[[ Extracted material open ]]

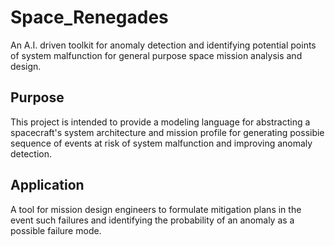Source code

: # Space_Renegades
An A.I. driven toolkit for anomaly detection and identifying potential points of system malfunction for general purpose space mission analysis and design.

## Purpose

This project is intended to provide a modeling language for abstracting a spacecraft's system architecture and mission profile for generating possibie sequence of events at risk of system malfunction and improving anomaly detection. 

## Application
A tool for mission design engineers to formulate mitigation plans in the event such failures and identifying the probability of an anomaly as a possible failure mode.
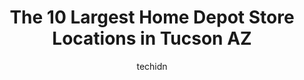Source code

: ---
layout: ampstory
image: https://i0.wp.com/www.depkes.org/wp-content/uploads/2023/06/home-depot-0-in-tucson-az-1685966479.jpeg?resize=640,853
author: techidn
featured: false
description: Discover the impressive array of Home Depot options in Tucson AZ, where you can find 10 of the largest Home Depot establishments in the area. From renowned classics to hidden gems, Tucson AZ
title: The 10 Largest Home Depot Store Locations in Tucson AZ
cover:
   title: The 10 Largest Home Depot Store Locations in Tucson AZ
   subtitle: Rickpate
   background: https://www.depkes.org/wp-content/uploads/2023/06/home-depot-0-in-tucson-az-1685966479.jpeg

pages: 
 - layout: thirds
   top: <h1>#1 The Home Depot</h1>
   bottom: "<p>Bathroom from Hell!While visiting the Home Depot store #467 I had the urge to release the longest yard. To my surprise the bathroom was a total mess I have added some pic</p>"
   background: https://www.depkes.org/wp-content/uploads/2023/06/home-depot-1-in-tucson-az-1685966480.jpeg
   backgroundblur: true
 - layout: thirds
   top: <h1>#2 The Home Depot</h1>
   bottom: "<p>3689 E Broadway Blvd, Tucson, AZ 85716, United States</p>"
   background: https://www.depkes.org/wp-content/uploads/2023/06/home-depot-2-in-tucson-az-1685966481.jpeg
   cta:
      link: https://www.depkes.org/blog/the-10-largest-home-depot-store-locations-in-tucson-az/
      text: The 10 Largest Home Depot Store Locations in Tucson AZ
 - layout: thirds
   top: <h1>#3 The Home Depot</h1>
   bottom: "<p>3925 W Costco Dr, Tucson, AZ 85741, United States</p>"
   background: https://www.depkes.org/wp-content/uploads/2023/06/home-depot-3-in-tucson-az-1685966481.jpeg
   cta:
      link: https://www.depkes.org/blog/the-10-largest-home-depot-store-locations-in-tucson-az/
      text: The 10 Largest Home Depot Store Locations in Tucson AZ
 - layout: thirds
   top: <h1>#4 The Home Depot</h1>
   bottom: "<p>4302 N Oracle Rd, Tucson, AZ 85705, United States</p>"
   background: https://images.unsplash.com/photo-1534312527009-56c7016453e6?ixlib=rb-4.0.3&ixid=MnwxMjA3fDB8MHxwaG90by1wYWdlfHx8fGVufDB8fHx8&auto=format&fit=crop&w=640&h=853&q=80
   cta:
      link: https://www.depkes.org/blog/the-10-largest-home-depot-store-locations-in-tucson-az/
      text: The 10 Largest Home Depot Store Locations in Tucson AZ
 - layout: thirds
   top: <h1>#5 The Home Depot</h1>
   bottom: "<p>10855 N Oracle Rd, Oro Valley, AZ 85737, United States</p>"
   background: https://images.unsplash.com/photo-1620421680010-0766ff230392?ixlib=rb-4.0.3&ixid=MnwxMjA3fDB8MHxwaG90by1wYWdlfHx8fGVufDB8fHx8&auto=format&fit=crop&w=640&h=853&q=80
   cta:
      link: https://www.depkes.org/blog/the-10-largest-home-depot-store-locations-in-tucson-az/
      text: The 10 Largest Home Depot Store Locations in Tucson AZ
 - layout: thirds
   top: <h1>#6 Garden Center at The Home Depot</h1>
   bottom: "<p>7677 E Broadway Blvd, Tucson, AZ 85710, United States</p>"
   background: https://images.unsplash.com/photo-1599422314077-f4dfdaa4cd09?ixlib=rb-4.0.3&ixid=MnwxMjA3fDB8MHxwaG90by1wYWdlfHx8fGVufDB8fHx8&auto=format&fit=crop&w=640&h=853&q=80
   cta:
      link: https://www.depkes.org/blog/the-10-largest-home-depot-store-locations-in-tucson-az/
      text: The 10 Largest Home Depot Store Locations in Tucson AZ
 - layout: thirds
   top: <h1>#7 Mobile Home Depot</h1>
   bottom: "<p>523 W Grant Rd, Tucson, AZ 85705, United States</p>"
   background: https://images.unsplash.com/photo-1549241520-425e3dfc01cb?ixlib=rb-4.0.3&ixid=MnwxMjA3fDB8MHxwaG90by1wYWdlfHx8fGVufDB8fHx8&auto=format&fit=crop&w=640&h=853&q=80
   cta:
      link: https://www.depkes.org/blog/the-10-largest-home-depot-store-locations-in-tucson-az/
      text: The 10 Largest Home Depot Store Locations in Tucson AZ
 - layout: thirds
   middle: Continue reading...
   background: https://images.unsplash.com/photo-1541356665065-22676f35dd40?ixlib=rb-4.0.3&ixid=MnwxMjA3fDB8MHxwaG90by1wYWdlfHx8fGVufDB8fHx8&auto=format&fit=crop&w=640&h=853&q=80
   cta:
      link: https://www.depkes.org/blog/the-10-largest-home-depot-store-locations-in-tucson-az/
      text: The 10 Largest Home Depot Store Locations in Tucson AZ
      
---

[[ Extracted material closed ]]

#### Task details:
Copy every line of the material above that contains the string "identifying".

#### Answer to the exercise:
An A.I. driven toolkit for anomaly detection and identifying potential points of system malfunction for general purpose space mission analysis and design.
A tool for mission design engineers to formulate mitigation plans in the event such failures and identifying the probability of an anomaly as a possible failure mode.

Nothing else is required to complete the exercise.